The Faculty of English is a constituent part of the University of Cambridge. It was founded in 1914 as a Tripos within the Faculty of Medieval and Modern Languages. It could be studied only as a 'Part I' of a degree course, alongside a 'Part II' either in medieval languages or from another Tripos. In 1926, the course became a distinct Faculty.

The undergraduate degree course of 'Cambridge English', as well as the Faculty as a whole, is known for its distinctive focus on close reading (called Practical criticism), first championed by I. A. Richards and then later by William Empson and F. R. Leavis. Since the course was founded in 1926, Practical Criticism, Tragedy and Shakespeare have been mandatory parts of the course; the English Moralists paper (now renamed the Ethical Imagination) has also remained as an optional paper.

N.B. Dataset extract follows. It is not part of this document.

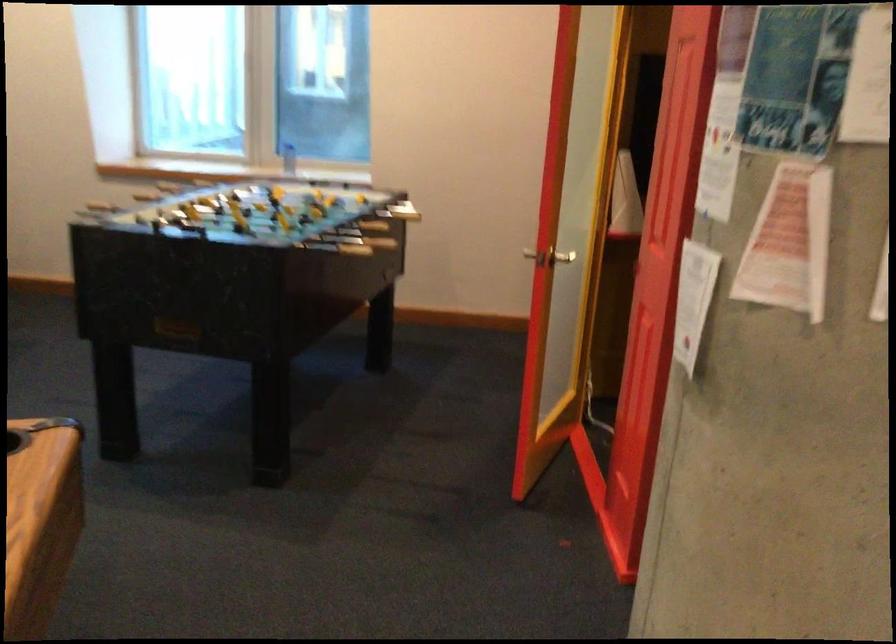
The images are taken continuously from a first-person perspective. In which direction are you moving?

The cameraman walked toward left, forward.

In the present day, its research focus is wide ranging: from Old English literature through to contemporary, and also associated themes such as digital humanities and the history of the book. One of its sub-divisions is the Department of Anglo-Saxon, Norse and Celtic, the only department in the world dedicated to the Early Middle Ages.

Notable staff
The faculty's senior teaching posts include a number of named professorships:

 Elrington and Bosworth Professor of Anglo-Saxon (currently Rosalind Love)
 King Edward VII Professor of English Literature (currently Clair Wills)
 Professor of Medieval and Renaissance English (Cambridge) (currently Nicolette Zeeman)
 Grace 2 Professor of English (currently Steven Connor)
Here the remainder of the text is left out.